EDIT: It appears that shifting uses about 0.04% of your CPU when used 10,000 times, which multiplying uses about 0.02% of your CPU. This was all performed on 1.
In response to Jeff8500
That's... very minuscule lol o.o;

But I guess when you have a crap-load of calculations happening all at once for multiple instances, it builds up.
In response to Spunky_Girl
Well, it's easier to think in terms of multiplication than in terms of bit-shifting most of the time anyway. The confusion comes in when people assume that bit-shifting is faster, which is true in assembler code. However, in BYOND if you were hitting a bottleneck with a lot of multiplications, bit shifting could not yield a faster computation; that might be useful to know, but since nobody writes number-crunching apps on BYOND, it's not really relevant. :-)
In response to PirateHead
Ah, okay. Useful info that tidbit is :)
In response to PirateHead
PirateHead wrote:
The confusion comes in when people assume that bit-shifting is faster, which is true in assembler code. :-)

It's not a matter of assembly code or not, it's a matter of what the numbers are stored as, as stated earlier. For C++, bitwise calculations (when applicable) are faster when used with integers. Floating point numbers aren't stored in the same fashion as ints and therefore bit-wise calculations will either yield incorrect results or the floats will need to be converted into integers first, which adds more time than what would be saved.

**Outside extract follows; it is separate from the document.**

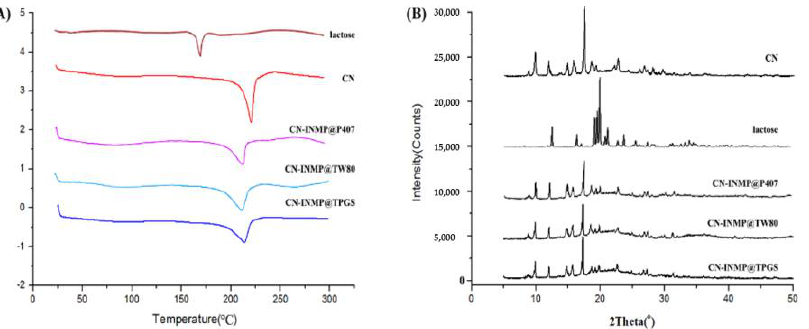
Figure 7. The DSC ( A ) and XRD ( B ) diffractograms of coarse CN, lactose, CN-INMP@TPGS, CN- INMP@P407 and CN-INMP@TW80.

For more information on floats: http://steve.hollasch.net/cgindex/coding/ieeefloat.html
In response to Stupot
Well, the notion of bit-shifting a float is a absurd on its face. No assembler or processor that I know of defines a bit-shift operator on float values, and if a compiler does then it's just doing the float->integer->float conversion which makes no sense in terms of efficiency.